▸ **Given entries**
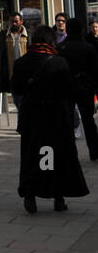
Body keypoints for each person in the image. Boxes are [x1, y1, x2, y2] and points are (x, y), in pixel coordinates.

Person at [10, 26, 90, 213]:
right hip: (55, 117)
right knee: (55, 156)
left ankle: (31, 195)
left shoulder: (21, 62)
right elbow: (68, 90)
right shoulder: (59, 62)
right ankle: (58, 197)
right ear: (51, 41)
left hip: (32, 117)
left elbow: (17, 88)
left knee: (32, 156)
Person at [57, 17, 98, 160]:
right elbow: (95, 71)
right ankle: (94, 151)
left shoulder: (61, 48)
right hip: (85, 88)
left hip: (67, 89)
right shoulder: (88, 48)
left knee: (67, 121)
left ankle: (69, 153)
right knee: (88, 120)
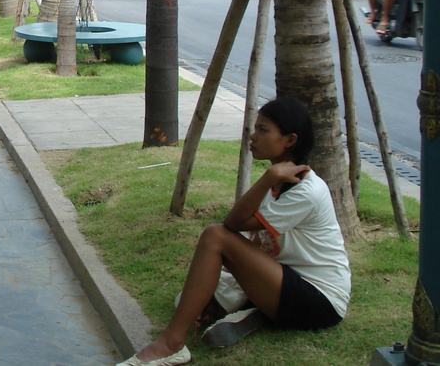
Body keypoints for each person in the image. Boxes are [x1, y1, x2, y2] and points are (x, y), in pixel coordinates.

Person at [118, 98, 350, 366]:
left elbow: (232, 225)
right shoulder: (280, 182)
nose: (253, 136)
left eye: (263, 130)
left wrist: (267, 178)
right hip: (286, 278)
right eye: (256, 128)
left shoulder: (306, 192)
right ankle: (255, 312)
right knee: (188, 299)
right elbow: (251, 238)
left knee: (215, 237)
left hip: (319, 301)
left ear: (289, 140)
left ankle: (171, 344)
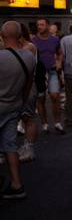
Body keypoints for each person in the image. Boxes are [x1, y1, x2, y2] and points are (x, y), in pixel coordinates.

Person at [0, 21, 36, 199]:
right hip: (14, 105)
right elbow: (28, 84)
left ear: (3, 35)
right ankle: (17, 184)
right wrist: (20, 101)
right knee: (10, 145)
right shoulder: (28, 57)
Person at [31, 17, 63, 133]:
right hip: (39, 73)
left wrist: (59, 62)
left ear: (48, 26)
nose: (39, 27)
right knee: (41, 99)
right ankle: (44, 124)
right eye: (38, 25)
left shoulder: (55, 40)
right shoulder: (33, 41)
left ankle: (57, 123)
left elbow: (60, 53)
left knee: (55, 96)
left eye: (42, 25)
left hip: (52, 71)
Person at [15, 23, 38, 162]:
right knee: (21, 117)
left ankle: (29, 149)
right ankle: (24, 147)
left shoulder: (29, 47)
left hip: (28, 86)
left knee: (28, 118)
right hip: (18, 86)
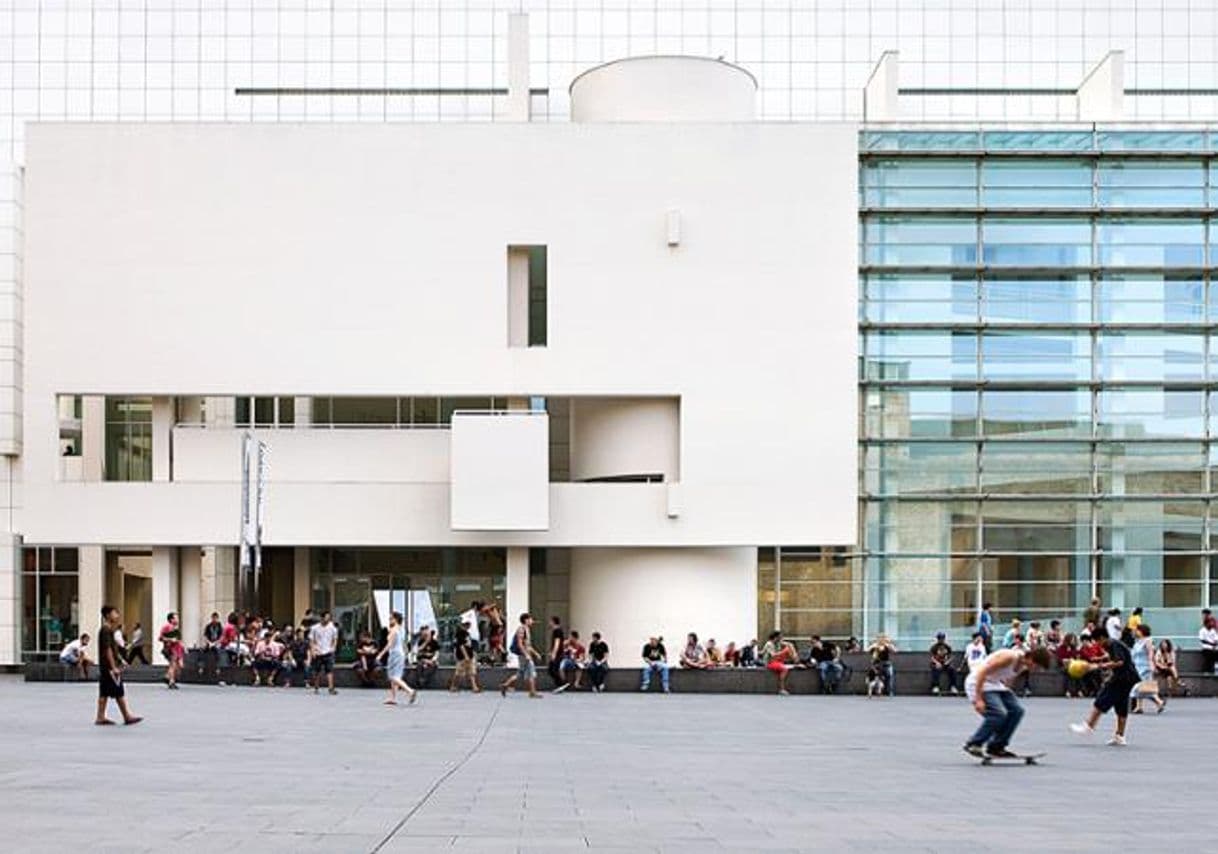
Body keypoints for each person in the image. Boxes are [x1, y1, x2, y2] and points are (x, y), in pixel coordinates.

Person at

▸ **Required work**
Copy out all the data exactly; skip the pictures.

▸ **Finished exercise**
Body keypoints for each person in the image. Boxes are [x1, y1, x2, y2] and points are (x, y), in pixel coordinates.

Person at [10, 26, 90, 213]:
right hip: (55, 117)
right knee: (55, 156)
left ankle: (31, 195)
left shoulder: (21, 62)
right elbow: (68, 90)
right shoulder: (59, 62)
right ankle: (58, 197)
right ear: (51, 41)
left hip: (32, 117)
left elbow: (17, 88)
left knee: (32, 156)
Person at [57, 17, 98, 160]:
right elbow: (95, 71)
right ankle: (94, 151)
left shoulder: (61, 48)
right hip: (85, 88)
left hip: (67, 89)
right shoulder: (88, 48)
left knee: (67, 121)
left ankle: (69, 153)
right knee: (88, 120)
Body keypoints for each person in the image. Boxes are [x1, y1, x2, y2] and points are (x, y), in pixel coordinates.

Person at [118, 98, 350, 366]:
left elbow: (232, 225)
right shoulder: (280, 182)
nose: (253, 136)
left eye: (263, 130)
left wrist: (267, 178)
right hip: (286, 278)
right eye: (256, 128)
left shoulder: (306, 192)
right ankle: (255, 312)
right knee: (188, 299)
right elbow: (251, 238)
left knee: (215, 237)
left hip: (319, 301)
left ear: (289, 140)
left ankle: (171, 344)
Body keypoints for each person in the image. Boxes are [x1, y1, x2, y2] and points are (x, y), in pixel coordinates.

Person at [0, 21, 36, 199]:
right hip: (14, 105)
right elbow: (28, 84)
left ear: (3, 35)
right ankle: (17, 184)
right wrist: (20, 101)
right knee: (10, 145)
right shoulder: (28, 57)
Person at [31, 17, 63, 133]:
right hip: (39, 73)
left wrist: (59, 62)
left ear: (48, 26)
nose: (39, 27)
right knee: (41, 99)
right ankle: (44, 124)
right eye: (38, 25)
left shoulder: (55, 40)
right shoulder: (33, 41)
left ankle: (57, 123)
left elbow: (60, 53)
left knee: (55, 96)
left eye: (42, 25)
left hip: (52, 71)
Person at [15, 23, 38, 162]:
right knee: (21, 117)
left ankle: (29, 149)
right ankle: (24, 147)
left shoulder: (29, 47)
left hip: (28, 86)
left knee: (28, 118)
right hip: (18, 86)
Body keypoints for each person in the image. Boxes are [x1, y1, x2, y2] and points are (x, y), in pixel coordinates.

Person at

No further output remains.